Тюремные мытарства Пугачева, новые побои, побеги и постоянные поиски пристанища не только закаляли тело с духом, но и объективно работали на снижение его собственной самооценки, а главное – лишали возможных почитателей. Самооценка не дополнялась ожидаемой оценкой со стороны. Кризис личной идентичности был несомненен, и поиск ее никак не мог привести к цели. Поведение Пугачева вызывало подозрения властей, не польский ли он «выходец и шпион, не солдат ли беглой или казак, или барской человек?» [97]. Подозрения эти могли быть вполне обоснованными, так как бесконечная смена «ролей» Пугачевым не проходила бесследно. Он еще не привык убедительно и быстро «менять» вместе с биографией и поведение, а потому казался «подозрительным» человеком.
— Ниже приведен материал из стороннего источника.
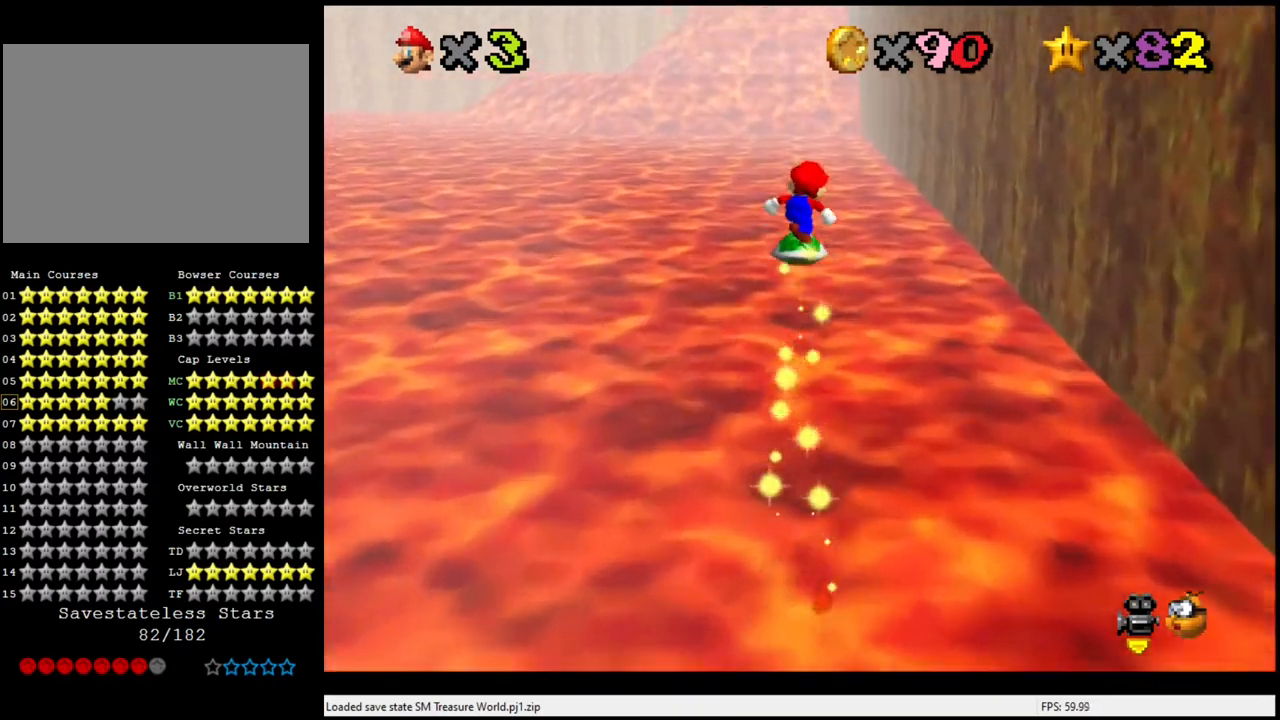
{"buttons": [], "left_stick": "up", "events": [[400, "A", "up"]]}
Смена имени, роли, внешнего вида в те времена воспринималась как ритуализированное клятвопреступление. Это было отречение от пращуров, крещеного имени, святых покровителей, ведь статус человека, согласно представлениям той эпохи, не являлся произвольной конструкцией: он предопределен судьбой, предначертан свыше. Поэтому попытки его изменить должны были рассматриваться как кощунственные. Человек, менявший имя, внешний вид, поведение, тем самым фактически заявлял о разрыве со своим прошлым, разрывал все связи со священным миром усопших родственников, покидал пределы сакрального пространства. В глазах современников он оказывался самозванцем, приобщенным к миру иному. Соответственно решиться на такой шаг мог далеко не каждый. Пугачев был одним из немногих. Нарочитое пренебрежение ментальными «условностями» традиций, словно в зеркале, отражало его новые (не столь жесткие) психические установки. То, что казалось кощунством для старины, становилось возможным сегодня, когда под натиском инноваций мистическое вето традиционной культуры ощущалось уже не так строго.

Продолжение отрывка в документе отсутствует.